- Assignment:
Using the data below, return the stretch from the line that contains "ensuring that vocabulary" through the line that contains "explaining how speaking", both included, exactly as it stands and nothing beyond it.

[[ Extracted records open ]]

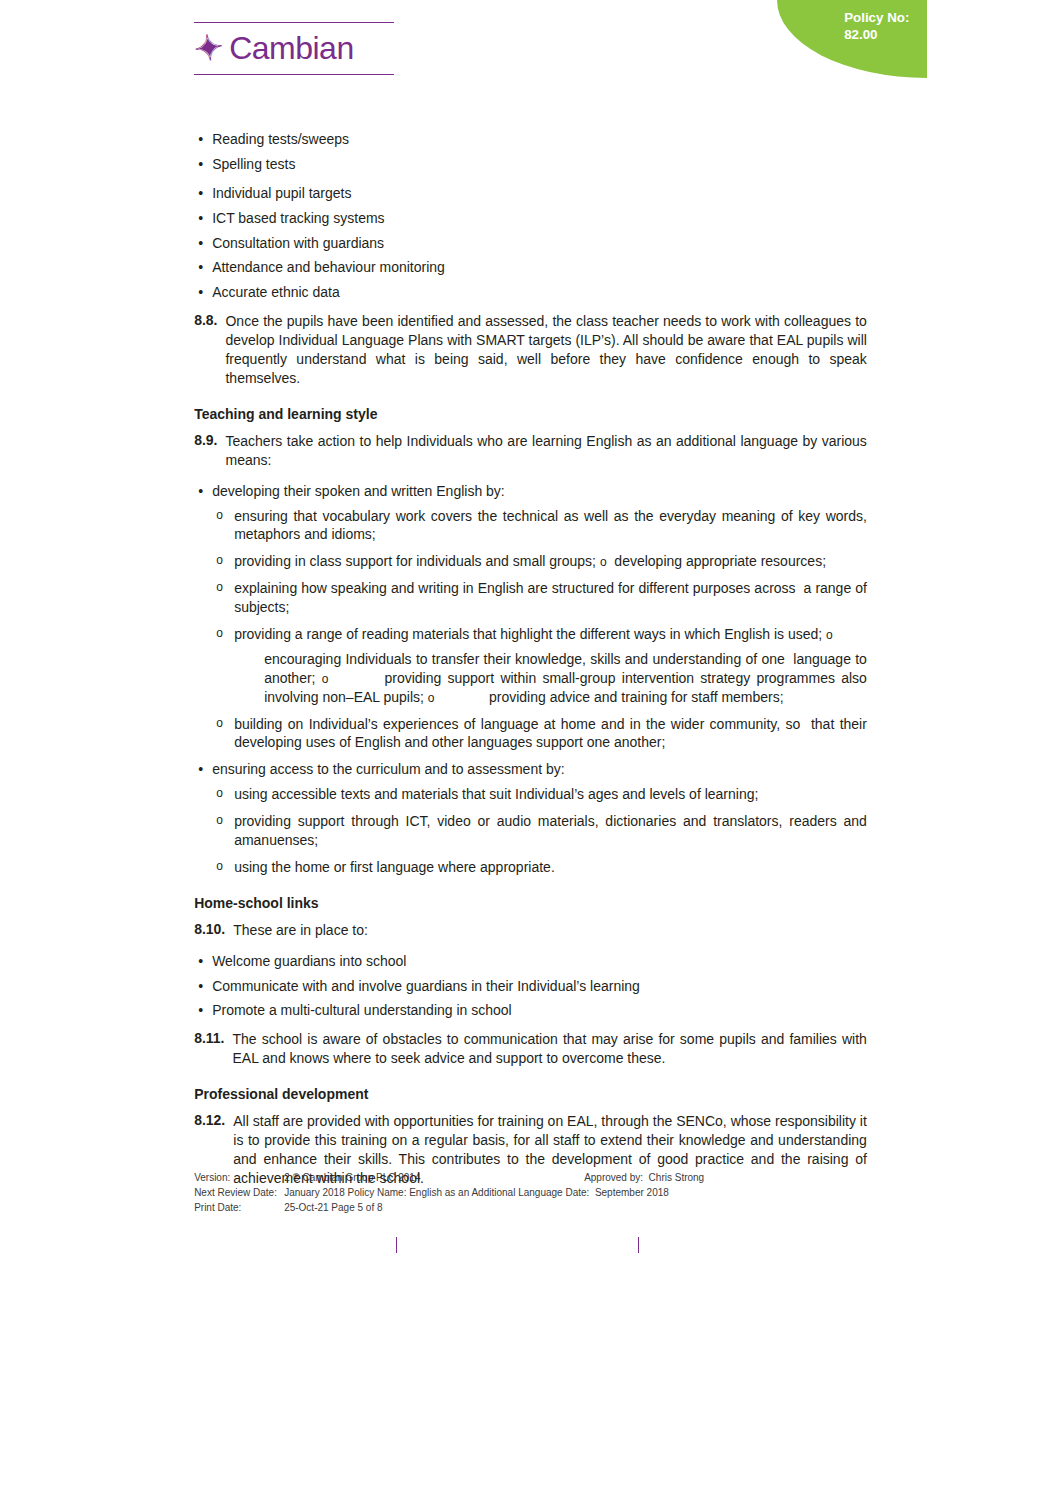Policy No:
82.00
✦ Cambian
Reading tests/sweeps
Spelling tests
Individual pupil targets
ICT based tracking systems
Consultation with guardians
Attendance and behaviour monitoring
Accurate ethnic data
8.8.
Once the pupils have been identified and assessed, the class teacher needs to work with colleagues to develop Individual Language Plans with SMART targets (ILP’s). All should be aware that EAL pupils will frequently understand what is being said, well before they have confidence enough to speak themselves.
Teaching and learning style
8.9.
Teachers take action to help Individuals who are learning English as an additional language by various means:
developing their spoken and written English by:
ensuring that vocabulary work covers the technical as well as the everyday meaning of key words, metaphors and idioms;
providing in class support for individuals and small groups; o developing appropriate resources;
explaining how speaking and writing in English are structured for different purposes across a range of subjects;
providing a range of reading materials that highlight the different ways in which English is used; o
encouraging Individuals to transfer their knowledge, skills and understanding of one language to another; o providing support within small-group intervention strategy programmes also involving non–EAL pupils; o providing advice and training for staff members;
building on Individual’s experiences of language at home and in the wider community, so that their developing uses of English and other languages support one another;
ensuring access to the curriculum and to assessment by:
using accessible texts and materials that suit Individual’s ages and levels of learning;
providing support through ICT, video or audio materials, dictionaries and translators, readers and amanuenses;
using the home or first language where appropriate.
Home-school links
8.10.
These are in place to:
Welcome guardians into school
Communicate with and involve guardians in their Individual’s learning
Promote a multi-cultural understanding in school
8.11.
The school is aware of obstacles to communication that may arise for some pupils and families with EAL and knows where to seek advice and support to overcome these.
Professional development
8.12.
All staff are provided with opportunities for training on EAL, through the SENCo, whose responsibility it is to provide this training on a regular basis, for all staff to extend their knowledge and understanding and enhance their skills. This contributes to the development of good practice and the raising of achievement within the school.
| Version: | 2 ® Cambian Group PLC 2014 | Approved by: Chris Strong |
| Next Review Date: | January 2018 Policy Name: English as an Additional Language Date: September 2018 |
| Print Date: | 25-Oct-21 Page 5 of 8 |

[[ Extracted records closed ]]

- The completed task:
ensuring that vocabulary work covers the technical as well as the everyday meaning of key words, metaphors and idioms;
providing in class support for individuals and small groups; o developing appropriate resources;
explaining how speaking and writing in English are structured for different purposes across a range of subjects;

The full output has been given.